In building LIGO, which was funded by the National Science Foundation for $365 million, designers knew that they needed at least two detectors located at widely separated sites in order to have unequivocal evidence for a gravity wave.

The sites in Washington and Louisiana were selected because they are seismically quiet. The 2.5-mile-long vacuum tubes in which the LIGO mirrors hang are mounted on hefty shock absorbers to screen out ground motion.

But the LIGO detectors, particularly the one in Louisiana, continue to prove more jittery than planned.

"The ground motion is really higher than we had anticipated from the original site surveys,” Coles said. Those were done when the area was largely free of logging activity, he said. In recent weeks, he said, loggers have been working a tract just 500 yards away from the corner station of the detector. "Even if they were a mile away, we couldn't run during the day,” Coles said.

The science run was conducted largely at night, when logging stopped. Even then, the passing of nearby freight trains at midnight and 6 a.m. set limits on how long the device can run for now without interruption.

"We want to be insensitive to vehicles going by,” Coles said. "When a tree falls, we don't want to know about it. We want to be immune to everything” but gravity waves. "It is decoupling from the rest of the world that we want.”

To that end, the Louisiana team is planning to install a vibration-damping system this winter that will actively adjust the detector mounts from moment to moment to further prevent unwanted motion.

When it is running, Coles said, the Louisiana interferometer has been quite reliable. The lasers remain "locked” in focus for hours at a time and other technical issues have been solved, including the challenge of keeping a tight vacuum in 5 miles of steel tubing at each LIGO site.

While not having to contend with nearby logging, the Hanford team has some headaches of its own, including the rumble of cement trucks nearby where the Department of Energy is building a plant to process nuclear waste.

"These are still works in progress,” said Fred Raab, head of the LIGO fa.cility at Hanford, Wash.

Plans are well along for upgrade of both detectors with more powerful lasers and better optics as well as more sophisticated vibration protection. If all continues to go well with the science runs now getting under way, officials said, they may request money in the fiscal year 2004 budget to start the upgrade, with an eye to finishing LIGO II by 2007.

Many scientists say the upgraded LIGO will have the best shot at detecting gravity waves, although they say the teams will gain essential experience with the detectors as they are now .configured.
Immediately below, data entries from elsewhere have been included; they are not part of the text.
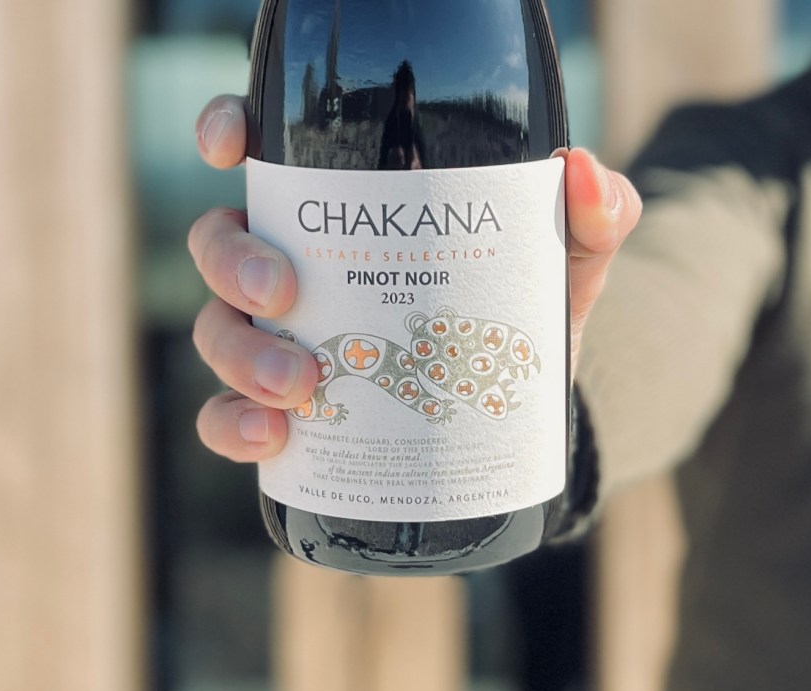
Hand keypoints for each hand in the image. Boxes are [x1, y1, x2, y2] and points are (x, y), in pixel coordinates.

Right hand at [190, 95, 640, 462]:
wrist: (525, 407)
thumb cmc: (526, 313)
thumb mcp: (566, 262)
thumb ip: (592, 216)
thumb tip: (580, 173)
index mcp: (348, 214)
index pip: (267, 155)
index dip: (227, 133)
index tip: (229, 145)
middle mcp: (299, 268)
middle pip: (222, 243)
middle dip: (234, 262)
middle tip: (282, 293)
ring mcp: (285, 342)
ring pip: (218, 331)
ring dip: (241, 356)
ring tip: (301, 386)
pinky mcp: (288, 412)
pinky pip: (228, 418)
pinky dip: (235, 426)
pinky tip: (275, 437)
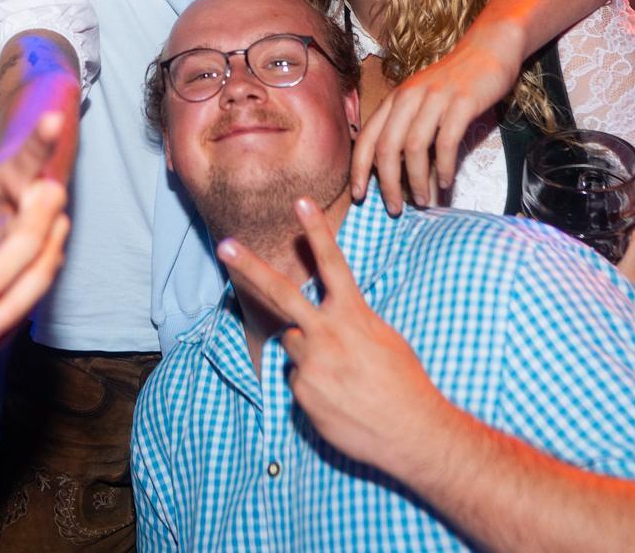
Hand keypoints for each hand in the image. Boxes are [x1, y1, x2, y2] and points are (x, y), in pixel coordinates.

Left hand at [0, 112, 71, 350]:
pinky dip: (15, 316)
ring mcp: (56, 233)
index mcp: (25, 174)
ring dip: (11, 309)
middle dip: (0, 278)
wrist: (26, 183)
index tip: (51, 123)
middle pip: (31, 244)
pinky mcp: (50, 260)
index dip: (43, 141)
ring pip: (42, 275)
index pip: (35, 154)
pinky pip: (36, 291)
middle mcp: (48, 204)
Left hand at [217, 199, 443, 471]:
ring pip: (293, 343)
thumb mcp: (384, 339)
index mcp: (354, 315)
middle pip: (281, 293)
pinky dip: (313, 385)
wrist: (411, 432)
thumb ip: (350, 323)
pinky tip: (338, 399)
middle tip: (224, 246)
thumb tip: (325, 323)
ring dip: (309, 351)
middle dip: (250, 267)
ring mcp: (310, 363)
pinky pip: (297, 379)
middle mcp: (327, 334)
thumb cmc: (404, 383)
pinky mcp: (300, 392)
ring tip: (343, 374)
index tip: (299, 201)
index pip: (332, 264)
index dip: (316, 231)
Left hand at [350, 26, 523, 212]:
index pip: (367, 138)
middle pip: (387, 147)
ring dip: (417, 180)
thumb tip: (401, 173)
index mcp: (395, 99)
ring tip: (424, 202)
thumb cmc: (455, 81)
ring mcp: (435, 98)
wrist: (488, 48)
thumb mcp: (423, 100)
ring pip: (414, 148)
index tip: (358, 196)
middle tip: (395, 209)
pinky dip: (444, 167)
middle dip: (388, 184)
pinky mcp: (462, 102)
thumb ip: (410, 129)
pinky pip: (446, 141)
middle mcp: (409, 97)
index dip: (359, 170)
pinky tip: (446, 182)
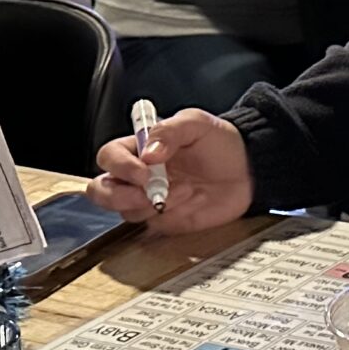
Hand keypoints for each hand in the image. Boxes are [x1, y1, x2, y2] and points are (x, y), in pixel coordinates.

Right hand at [87, 108, 254, 233]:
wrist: (248, 170)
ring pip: (122, 210)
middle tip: (147, 193)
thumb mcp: (197, 123)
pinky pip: (148, 226)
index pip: (108, 157)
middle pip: (100, 189)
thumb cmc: (220, 143)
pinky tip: (185, 205)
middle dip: (115, 195)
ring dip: (143, 206)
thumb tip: (147, 153)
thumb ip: (170, 131)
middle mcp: (137, 176)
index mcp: (139, 148)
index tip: (144, 171)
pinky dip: (162, 218)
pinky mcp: (164, 220)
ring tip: (178, 194)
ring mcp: (148, 200)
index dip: (119, 166)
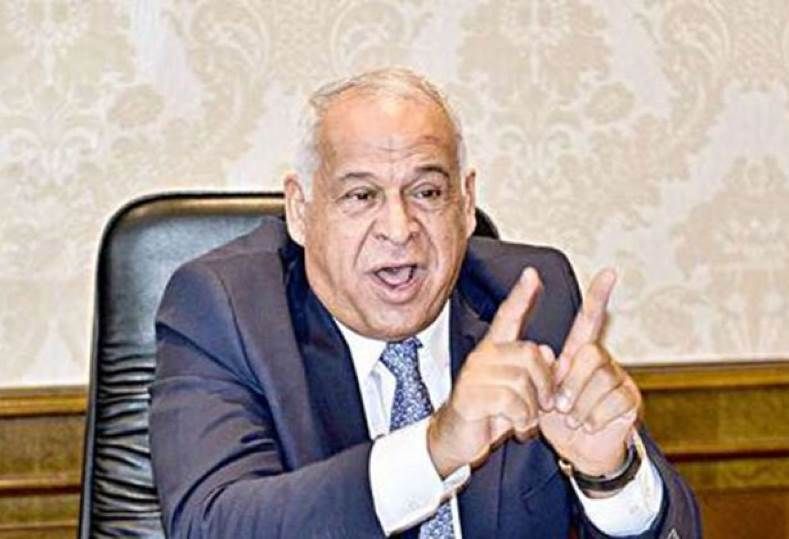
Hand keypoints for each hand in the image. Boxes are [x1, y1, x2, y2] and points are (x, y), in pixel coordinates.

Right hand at [428, 267, 553, 476]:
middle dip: (545, 384)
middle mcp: (483, 357)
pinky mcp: (471, 397)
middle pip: (531, 354)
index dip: (521, 295)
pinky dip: (521, 419)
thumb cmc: (489, 413)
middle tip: (541, 405)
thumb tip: (546, 351)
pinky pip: (512, 402)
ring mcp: (474, 376)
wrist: (457, 439)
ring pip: (523, 381)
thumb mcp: (516, 390)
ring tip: (525, 419)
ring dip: (533, 408)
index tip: (532, 274)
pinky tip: (516, 426)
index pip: (507, 316)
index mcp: (494, 351)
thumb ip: (533, 370)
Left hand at [538, 269, 641, 476]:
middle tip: (558, 404)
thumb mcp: (542, 393)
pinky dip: (593, 418)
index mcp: (581, 354)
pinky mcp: (631, 400)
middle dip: (570, 382)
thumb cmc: (559, 420)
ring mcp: (620, 380)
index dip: (599, 296)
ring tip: (572, 417)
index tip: (609, 272)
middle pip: (590, 353)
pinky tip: (588, 425)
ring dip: (580, 404)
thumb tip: (546, 350)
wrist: (579, 453)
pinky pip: (613, 401)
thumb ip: (541, 371)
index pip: (591, 320)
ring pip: (601, 378)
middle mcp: (604, 361)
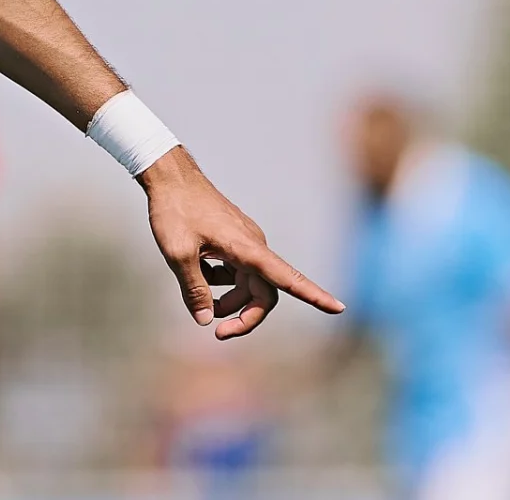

Part of the uncertainty about results comes simply from the novelty of the whole enterprise and the limited data on which to base predictions. The first indirect evidence for the existence of gravity waves came in 1974, when two astronomers found a pair of neutron stars, the superdense remnants of collapsed stars, that were spiraling toward each other. For more than 20 years, Russell Hulse and Joseph Taylor Jr. observed the decreased orbital period as the neutron stars moved closer and closer to each other. Their studies, for which they won a Nobel Prize in 1993, confirmed that the ever-tightening death spiral of the stars could be explained as a loss of .gravitational energy by the emission of gravity waves.

But fewer than a half dozen such bi.nary neutron star systems have been observed, making it difficult for scientists to say much about the character of the presumed gravity waves they may be sending our way.

Predictions of whether the current LIGO detectors will see anything "are based on small amounts of evidence and lots of inference,” said Sanders of Cal Tech. The detectors could pick up something in their early runs, he said, but the chances "are not high.”

But he adds, "What we'll see will be different from the predictions,” just as every new instrument in astronomy has provided surprises. "Why should looking at the sky with a messenger as different as gravity waves be any different?” he asks.

For his part, astrophysicist Bahcall has no doubt that gravity waves are real. Will LIGO eventually detect them? "Yes, if we have the courage and the conviction and the financial ability to hang in there for the long term,” he said.